Xu, B, Zhang, XQ, Chi, HD, Liu, Z, Quinlivan, M, Orlando, M
Asia-Pacific journal of clinical oncology. 2014;(4):330-9
Abstract
AIMS: The incidence of breast cancer in China is increasing at a rate greater than the global average. For treatment of metastatic breast cancer, a phase 3 trial of 529 patients (study JHQG) found that the combination of gemcitabine, a cytotoxic nucleoside analog, and paclitaxel, a taxane, significantly improved both overall and progression-free survival compared with paclitaxel monotherapy. As ethnic differences in the safety and efficacy of some anticancer therapies have been reported, this review provides oncologists treating East Asian patients with an evidence base to extrapolate results of the predominately Caucasian phase 3 JHQG study to their patients. METHODS Three phase 2 studies in Chinese or Japanese patients with metastatic breast cancer are reviewed with reference to the global study JHQG. The results of pharmacokinetic, efficacy and safety analyses are descriptively compared between the global and Asian studies. RESULTS Peak and total drug exposure values differed by less than 10% across the studies. Response rate, overall and progression-free survival values were similar, although values from the Asian studies for each of these parameters were slightly higher.
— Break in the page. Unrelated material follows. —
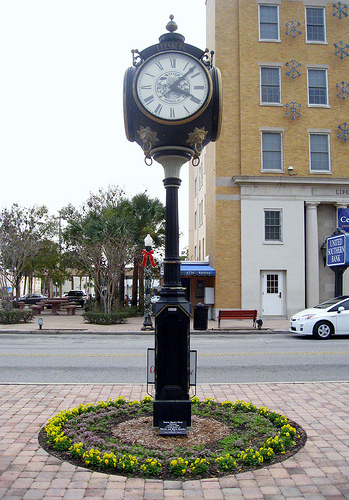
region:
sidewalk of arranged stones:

Asian patients had higher rates of hematologic toxicities but lower rates of other adverse events. CONCLUSION Examination of the data from three studies of the gemcitabine-paclitaxel combination reveals no clinically significant ethnic differences in efficacy and safety between East Asian patients and their global counterparts. Given its demonstrated efficacy and safety profile, the gemcitabine-paclitaxel regimen should be one of the standard treatments for East Asian patients with metastatic breast cancer.